Yes. See, just to -- on your discounting front because, I think all the questions are based only on market share and pricing, I think repeatedly, and I don't blame it because that's where the whole thing is. See, what you have to see is the trend that has happened over the year, okay? Now it is not only for us. We have actually, I think -- if I may say so, Ashok Leyland has been reporting best-in-class numbers for CV performance consistently, right? Now -- but overall, if you look at all the players also, they have actually moved their margins up from Q1 to Q2 to Q3. The highest growth have been from Q1, Q2, Q3 because of the base effect. So we are actually seeing that there is a lot of rationality that is coming in. So it is not like we are not anticipating that in the interest -- if suppose the markets were to be a little flattish, there is nothing wrong with the market being a little flattish. Sometimes it has to catch up a breath. You must understand that this industry has grown fantastically over the last 8 quarters. So there will be a certain amount of catch-up. What we have to look for is the megatrends. You have seen that even in the latest budget, we had nearly INR 11 lakh crores being used for infra. All of that investment if it's going to come in, will start to have a direct and an indirect benefit on the commercial vehicle industry. You've seen huge growth in buses. You've seen -- we are now the second largest road network in the world today. And the government has got a policy to ensure that the supply chain costs start coming down, which means turnaround times have to improve. If turnaround times improve, then you're going to see more investments coming in.

There was this question about moving into higher tonnage.
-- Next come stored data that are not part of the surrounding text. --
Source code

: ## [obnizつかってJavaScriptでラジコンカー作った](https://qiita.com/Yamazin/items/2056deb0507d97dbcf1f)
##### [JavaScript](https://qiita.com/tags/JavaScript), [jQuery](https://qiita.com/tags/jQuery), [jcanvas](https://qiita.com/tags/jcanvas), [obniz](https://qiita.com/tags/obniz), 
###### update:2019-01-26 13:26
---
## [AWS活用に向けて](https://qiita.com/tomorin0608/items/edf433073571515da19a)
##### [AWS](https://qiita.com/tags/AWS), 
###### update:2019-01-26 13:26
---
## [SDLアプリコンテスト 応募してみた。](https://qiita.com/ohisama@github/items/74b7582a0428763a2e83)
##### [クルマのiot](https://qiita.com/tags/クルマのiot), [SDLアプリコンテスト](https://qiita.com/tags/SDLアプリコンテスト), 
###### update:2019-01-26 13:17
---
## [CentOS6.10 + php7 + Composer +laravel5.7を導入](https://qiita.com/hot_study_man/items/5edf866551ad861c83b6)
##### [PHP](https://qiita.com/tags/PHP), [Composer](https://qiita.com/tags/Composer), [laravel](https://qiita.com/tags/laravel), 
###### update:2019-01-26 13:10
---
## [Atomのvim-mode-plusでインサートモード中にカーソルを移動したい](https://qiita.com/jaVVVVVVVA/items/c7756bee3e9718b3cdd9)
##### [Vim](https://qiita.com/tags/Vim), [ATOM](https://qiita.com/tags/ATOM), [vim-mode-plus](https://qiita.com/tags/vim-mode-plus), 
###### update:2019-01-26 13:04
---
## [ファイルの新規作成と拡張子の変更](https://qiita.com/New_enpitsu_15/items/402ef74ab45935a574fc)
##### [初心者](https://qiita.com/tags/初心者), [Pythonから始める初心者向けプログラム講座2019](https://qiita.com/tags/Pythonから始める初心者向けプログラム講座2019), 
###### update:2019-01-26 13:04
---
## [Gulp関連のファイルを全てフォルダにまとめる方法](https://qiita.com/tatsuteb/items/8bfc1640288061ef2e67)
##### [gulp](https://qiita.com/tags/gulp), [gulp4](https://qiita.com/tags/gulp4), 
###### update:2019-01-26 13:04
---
That's happening because post-GST and post efficiency of road network, people are seeing that ROIs are coming on larger trucks. There is a trifurcation that has happened on heavies. There is an intermediate commercial vehicle and light commercial vehicle. If you really ask me, while we don't want to sound overtly exciting about a statement that we make, I think there's a lot of steam left in transportation, both for haulage and for people. And that is how we are planning the whole thing. Quarter here, quarter there is not what we are looking at. Are we seeing a trajectory of growth? Yes. Are we significantly better than where we were 12 months back? Yes. Are we looking at margins improvement, Yes. Are we becoming more pan-India? Are our presence getting more and more? Are we acquiring customers in new geographies? Have we got the strategies and product development in place? Are we devolatizing the company by investments in hydrogen fuel cell, hydrogen ICE, EVs? Yes. So I think this thing about a huge cycle coming off and then we are slugfest on price, I think we possibly will not see that happen. I mean that's what I just wanted to share with you very quickly. Yes, back to you, Shenu.

S
Shenu Agarwal
executive

No, no. That's it.

Operator

Thank you. Ladies and gentlemen, due to time constraint, we will take this as a last question. As that was the last question, I would now like to hand the conference over to the management for closing comments.

S
Shenu Agarwal
executive

Thank you once again. This has been a record quarter and a record year so far, as I said. While we continue to gain ground in MHCV as well as LCV, contribution from defense, aftermarket and Power Solutions businesses supported the overall performance. Revenue mix was also positive, price recovery and cost savings went as per our plan. With the robust economic growth outlook as well as the increased outlay on infrastructure, we expect a good demand situation going forward. Softness in commodity costs and our relentless focus on driving operational efficiency should also help us further. Given this backdrop, we hope to steadily improve our margins as well as gain market share penetration in all the segments we operate in. Ladies and gentlemen, thank you once again for the interest shown in Ashok Leyland.

Operator

Thank you. On behalf of ICICI Securities that concludes this conference. Thank you for joining us, and you may now disconnect your lines. Thank you.